PROBLEM REQUIREMENTS
Rewrite the records below as a numbered list with no blank lines, and leave the pictures out.

DATA
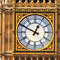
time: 12:49
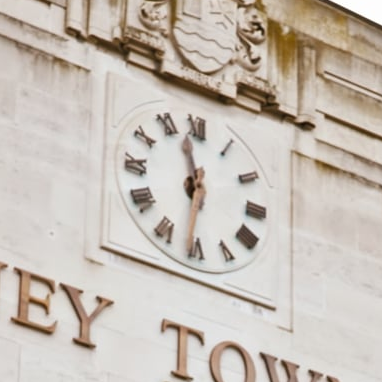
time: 11:31
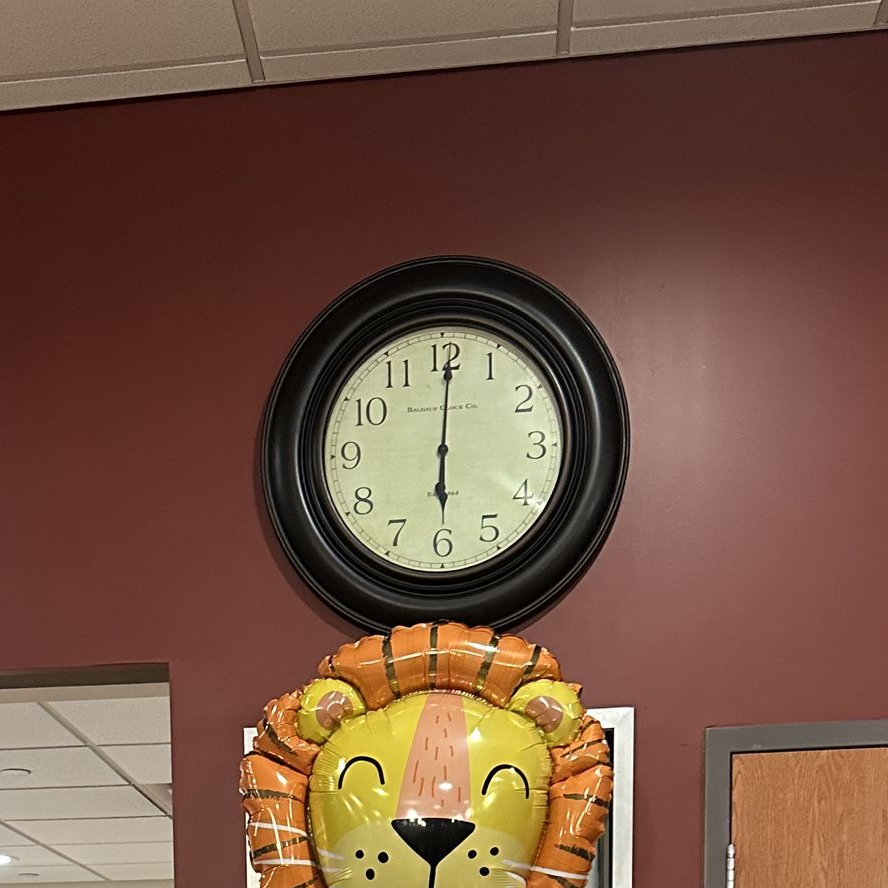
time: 6:00
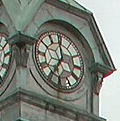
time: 6:58
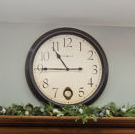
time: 10:45
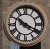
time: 10:19
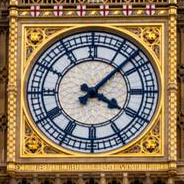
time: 4:07
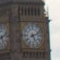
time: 5:11
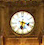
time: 6:18
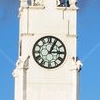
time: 3:04
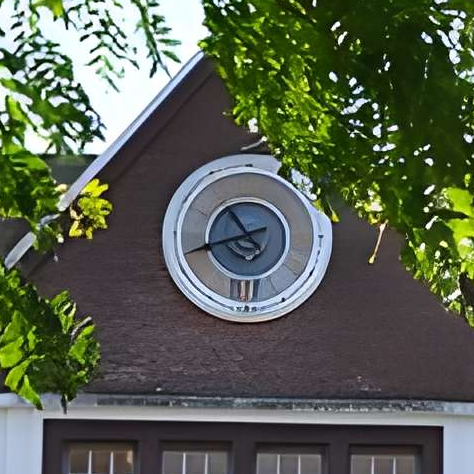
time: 10:42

SOLUTION TO THIS EXERCISE
1. time: 12:49
2. time: 11:31
3. time: 6:00
4. time: 6:58
5. time: 10:45
6. time: 10:19
7. time: 4:07
8. time: 5:11
9. time: 6:18
10. time: 3:04
11. time: 10:42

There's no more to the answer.